▸ **PROBLEM**: Output each entry that follows exactly. Images stay out.
======== SUPPLIED MATERIAL
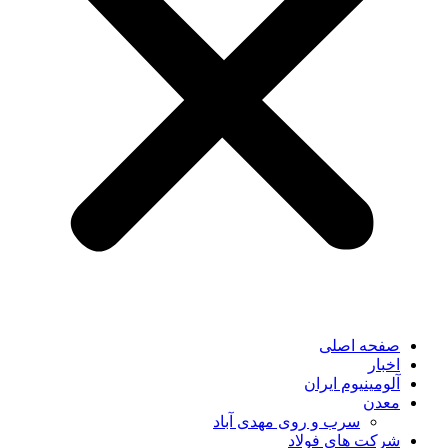
صفحه اصلی
اخبار
آلومینیوم ایران
معدن
سرب و روی مهدی آباد
شرکت های فولاد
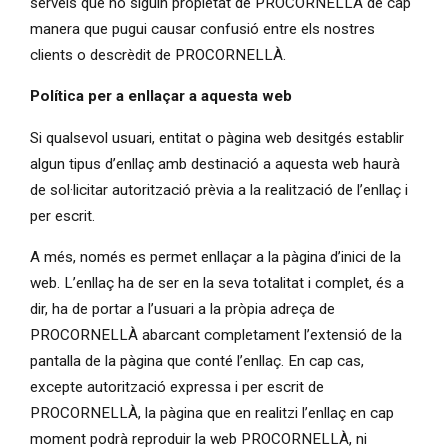
serveis que no siguin propietat de PROCORNELLÀ de cap
manera que pugui causar confusió entre els nostres
clients o descrèdit de PROCORNELLÀ.
Política per a enllaçar a aquesta web
Si qualsevol usuari, entitat o pàgina web desitgés establir
algun tipus d’enllaç amb destinació a aquesta web haurà
de sol·licitar autorització prèvia a la realització de l’enllaç i
per escrit.
A més, només es permet enllaçar a la pàgina d’inici de la
web. L’enllaç ha de ser en la seva totalitat i complet, és a
dir, ha de portar a l’usuari a la pròpia adreça de
PROCORNELLÀ abarcant completament l’extensió de la
pantalla de la pàgina que conté l’enllaç. En cap cas,
excepte autorització expressa i per escrit de
PROCORNELLÀ, la pàgina que en realitzi l’enllaç en cap
moment podrà reproduir la web PROCORNELLÀ, ni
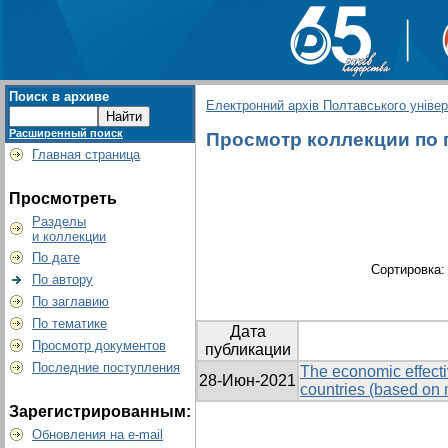
Поиск в архиве
Електронний архів Полтавського універс
Расширенный поиск
Просмотр коллекции по гр
Главная страница
Просмотреть
Разделы
и коллекции
По дате
Сортировка
По автору
По заглавию
По тематике
Дата
Просмотр документов
публикации
Последние поступления
The economic effecti
28-Июн-2021
countries (based on m
Зарегистрированным:
Обновления на e-mail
================
▸ **OUTPUT BELOW**:
صفحه اصلی
اخبار
آلومینیوم ایران
معدن
سرب و روی مهدی آباد
شرکت های فولاد
serveis que no siguin propietat de PROCORNELLÀ de cap
manera que pugui causar confusió entre els nostres
clients o descrèdit de PROCORNELLÀ.
Política per a enllaçar a aquesta web
Si qualsevol usuari, entitat o pàgina web desitgés establir
algun tipus d’enllaç amb destinació a aquesta web haurà
de sol·licitar autorització prèvia a la realització de l’enllaç i
per escrit.
A més, només es permet enllaçar a la pàgina d’inici de la
web. L’enllaç ha de ser en la seva totalitat i complet, és a
dir, ha de portar a l’usuari a la pròpia adreça de
PROCORNELLÀ abarcant completament l’extensió de la
pantalla de la pàgina que conté l’enllaç. En cap cas,
excepte autorització expressa i per escrit de
PROCORNELLÀ, la pàgina que en realitzi l’enllaç en cap
moment podrà reproduir la web PROCORNELLÀ, ni
Поиск в архиве
Електронний архів Полтавського універс
Расширенный поиск
Просмотр коллекции по гр
Главная страница
Просмотреть
Разделы
и коллекции
По дате
Сортировка
По автору
По заглавию
По тематике
Дата
Просмотр документов
публикации
Последние поступления
The economic effecti
28-Июн-2021
countries (based on m
Зарегистрированным:
Обновления на e-mail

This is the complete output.